Using the virtual optokinetic system (Douglas et al., 2005), we placed individual mice in a box created using four computer screens, which display sine wave gratings that move to create virtual cylinder. If mice can see the gratings, they track the moving bars by turning their head. To obtain an estimate of visual acuity using this setup, we increased the spatial frequency (SF) of the gratings until the mice no longer tracked the movement of the gratings.

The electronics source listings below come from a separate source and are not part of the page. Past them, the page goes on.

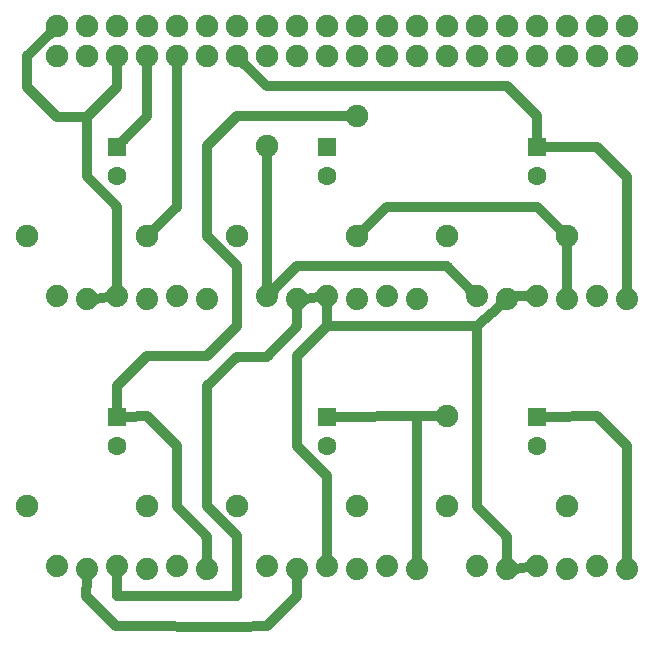
<source format=gtl>
G04 MADE WITH FRITZING*
G04 WWW.FRITZING.ORG*
G04 DOUBLE SIDED*
G04 HOLES PLATED*
G04 CONTOUR ON CENTER OF CONTOUR VECTOR*
%ASAXBY*%
%FSLAX23Y23*%
%MOIN*%
%OFA0B0*%
%SFA1.0B1.0*%
%ADD10C,0.075000*%
%ADD11C,0.062992*%
%ADD12C,0.074000*%
%ADD13C,0.074667*%
%ADD14C,0.074695*%
%ADD15C,0.075433*%
%ADD16R,0.062992X0.062992*%
%ADD17C,0.032000*%
%LNCOPPER1*%
G90*
G70*
G54D10*
X286Y1568D03*
X686Y1568D03*
G54D11*
X586Y1866D03*
X586Y1768D03*
G54D10*
X986Y1568D03*
X1386Y1568D03*
G54D11*
X1286Y1866D03*
X1286Y1768D03*
G54D10*
X1686Y1568D03*
X2086Y1568D03*
G54D11*
X1986Y1866D03*
X1986Y1768D03*
G54D10*
X286Y668D03*
X686Y668D03*
G54D11*
X586Y966D03*
X586Y868D03*
G54D10*
X986Y668D03*
X1386Y668D03*
G54D11*
X1286Y966D03*
X1286Y868D03*
G54D10*
X1686Y668D03*
X2086Y668D03*
G54D11*
X1986Y966D03*
X1986Y868D03*
G54D12*
X886Y1358D03*
X786Y1368D03*
X686Y1358D03*
X586Y1368D03*
X486Y1358D03*
X386Y1368D03*
X1586Y1358D03*
X1486Y1368D03*
X1386Y1358D03*
X1286Y1368D03*
X1186Y1358D03*
X1086Y1368D03*
X2286Y1358D03*
X2186Y1368D03*
X2086Y1358D03*
X1986Y1368D03*
X1886Y1358D03*
X1786Y1368D03*
X886Y458D03*
X786Y468D03*
X686Y458D03*
X586Y468D03*
X486Y458D03*
X386Y468D03*
X1586Y458D03*
X1486Y468D03*
X1386Y458D03*
X1286Y468D03*
X1186Y458D03*
X1086Y468D03*
X2286Y458D03*
X2186Y468D03*
X2086Y458D03*
X1986Y468D03*
X1886Y458D03*
X1786Y468D03*
G54D13*
X386Y2168D03*
X486Y2168D03*
X586Y2168D03*
X686Y2168D03*
G54D14*
X786Y2168D03*
G54D13*
X886Y2168D03*
X986Y2168D03*
X1086Y2168D03*
X1186Y2168D03*
G54D14*
X1286Y2168D03*
G54D13*
X1386Y2168D03*
G54D14*
X1486Y2168D03*
G54D13*
X1586Y2168D03*
X1686Y2168D03*
X1786Y2168D03*
X1886Y2168D03*
G54D14*
X1986Y2168D03*
G54D13*
X2086Y2168D03*
X2186Y2168D03*
X2286Y2168D03*
X2286Y2268D03*
X2186Y2268D03*
X2086Y2268D03*
G54D14*
X1986Y2268D03*
G54D13*
X1886Y2268D03*
X1786Y2268D03*
X1686Y2268D03*
X1586Y2268D03*
G54D14*
X1486Y2268D03*
G54D13*
X1386Y2268D03*
G54D14*
X1286Y2268D03*
G54D13*
X1186Y2268D03*
X1086Y2268D03*
X986Y2268D03*
X886Y2268D03*
G54D14*
X786Y2268D03*
G54D13*
X686Y2268D03*
X586Y2268D03*
X486Y2268D03*
X386Y2268D03*
G54D15*
X1386Y1968D03*
X1686Y968D03*
X1086Y1868D03*
G54D16*
X586Y1866D03*
X1286Y1866D03*
X1986Y1866D03*
X586Y966D03*
X1286Y966D03*
X1986Y966D03*
G54D17*
X2086Y1539D02*
X2086Y1389D01*
D02*
X2186Y1866D02*
X2285Y1767D01*
D02*
X2013Y1866D02*
X2186Y1866D01*
D02*
X2285Y1767D02*
X2286Y1389D01*
D02*
X1986Y1968D02*
X1886Y2068D01*
D02*
X1886Y2068D02*
X1086Y2068D01*
D02*
X1086Y2068D02*
X1009Y2144D01*
D02*
X1986Y1893D02*
X1986Y1968D01*
D02*
X1186Y421D02*
X1186Y368D01*
D02*
X584Y269D02*
X484Y368D01*
D02*
X985Y267D02*
X584Y269D01*
D02*
X1085Y268D02*
X985Y267D01*
D02*
X484Y368D02*
X485Y427D01*
D02*
X2286Y868D02*
X2186Y968D01*
D02*
X2186Y968D02*
X2013Y967D01*
D02*
X2286Y489D02*
X2286Y868D01*
D02*
X1886Y489D02*
X1886Y567D01*
D02*
X1786Y1268D02*
X1863Y1337D01*
D02*
X1286Y1337D02*
X1286Y1268D01*
D02*
X1286Y1268D02*
X1186Y1168D01*
D02*
X1186Y868D02*
X1286Y768D01*
D02*
X1186Y1168D02*
X1186Y868D01*
D02*
X1286Y768D02*
X1286Y499D01*
D02*
X1786Y1168D02*
X1786Y1268D01*
D02*
X1786Y668D02*
X1786Y1168D01*
D02*
X1886Y567D02*
X1786Y668D01*
D02*
X1255Y1365D02*
X1217Y1361D01*
D02*
X686Y1968D02*
X605Y1885D01*
D02*
X686Y2135D02*
X686Y1968D01*
D02*
X886Y495D02*
X886Y567D01*
D02*
X886Y567D02*
X786Y668D01*
D02*
X786Y668D02*
X786Y868D01*
D02*
X786Y868D02*
X686Y968D01*
D02*
X686Y968D02*
X618Y967D01*
D02*
X985Y1968D02*
X886Y1868D01*
D02*
X1352Y1968D02*
X985Y1968D01*
D02*
X886Y1868D02*
X886Y1568D01*
D02*
X985Y1468D02*
X985Y1268D01*
D02*
X886Y1568D02*
X985Y1468D01*
D02*
X985Y1268D02*
X887Y1169D01*
D02*
X687Y1169D02*
X585Y1069D01*
D02*
X887Y1169D02*
X687Y1169D01*
D02*
X585Y1069D02*
X586Y993D01*
D02*
X1313Y967D02*
X1585Y969D01*
D02*
X1585Y969D02*
X1657Y968D01*
D02*
X1586Y489D02*
X1585Y969D01*
D02*
X1086Y1839D02*
X1086Y1399D01*
D02*
X1764Y1390D02*
X1686Y1468D01*
D02*
X1587Y1468D02*
X1186Y1468D01*
D02*
X1686Y1468D02*
X1587Y1468D01*
D02*
X1186Y1468D02*
X1086Y1368D01*
D02*
X1086Y1368D02*
X1111Y1387D01*
D02*
X586Y437D02*
X587Y368D01*
D02*
X587Y368D02*
X886Y368D01*
D02*
X986Y467D02*
X985Y568D01*
D02*
X986Y368D02*
X986Y467D01*
D02*
X886Y368D02*
X986Y368D01*
D02*
X985Y568D02*
X886Y668D01*
D02*
X886Y1068D02*
X985Y1167D01*
D02*
X1086Y1167D02*
X1186Y1268D01*
D02*
X985Y1167D02*
X1086Y1167D01*
D02*
X886Y668D02*
X886Y1068D01*
D02*
X1186Y1268D02*
X1186Y1327D01*
D02*
X1955Y1368D02*
X1916Y1368D01*
D02*
X1916Y1368D02*
X1916Y1368D01*
D02*
X517Y1361D02*
X555Y1365D01*
D02*
X587Y2067D02*
X485Y1967D01*
D02*
X586Y2136D02*
X587Y2067D01*
D02*
X485Y1967D02*
X486Y1768D01*
D02*
X587Y1667D02*
X586Y1399D01*
D02*
X486Y1768D02*
X587Y1667D01*
D02*
X363Y2244D02*
X286Y2168D01*
D02*
X286Y2168D02*
X286Y2067D01*
D02*
X385Y1967D02*
X485Y1967D01*
D02*
X286Y2067D02*
X385Y1967D01*
D02*
X587Y2067D02*
X586Y2136D01*
D02*
X485Y1967D02*
X587Y2067D01*
D02*
X2066Y1588D02*
X1986Y1667D01*
D02*
X1986Y1667D02*
X1786Y1667D01*
D02*
X1786Y1667D02*
X1487Y1667D01*
D02*
X1487Y1667D02*
X1406Y1588D01*
D02*
X786Y1667D02*
X786Y2136D01*
D02*
X706Y1588D02*
X786Y1667D01*
D02*
X1286Y1268D02*
X1286Y1337D01*
D02*
X1686Y1268D02*
X1286Y1268D01*
D02*
X1786Y1268D02*
X1686Y1268D01*
D02*
X1863Y1337D02*
X1786Y1268D01*
D02*
X1955Y465D02*
X1917Y461D01*
D02*
X1186Y368D02*
X1085Y268D01*
G04 End of Copper1*
M02*
</source>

In the visual water task (Prusky et al., 2000), mice are place in a trapezoidal shaped maze that contains water and has a divider down the middle to create two arms. At the end of one arm, a gray panel in displayed and in the other arm, sine wave grating is displayed. Mice were trained, using gratings with a low SF, to associate the gratings with a hidden platform that allows them to escape from the water. The location of the grey panel and gratings with the hidden platform were moved between the arms in a pseudorandom pattern that mice cannot memorize. Any entrances into the arm containing the grey panel were recorded as incorrect, after the mice could reliably swim to the platform with greater that 90% accuracy, the SF of the gratings was increased. An animal’s threshold was considered to have been reached once they failed to have better than 70% accuracy out of 10 trials. This threshold was confirmed by retesting the previous SF, which is 0.02cycles/degree lower, and then retesting the spatial frequency that the mice initially failed. If the mouse’s behavior repeated where they could see the lower SF, but not one increment higher, then the visual acuity of that mouse was recorded as the last spatial frequency where they had better than 70% accuracy.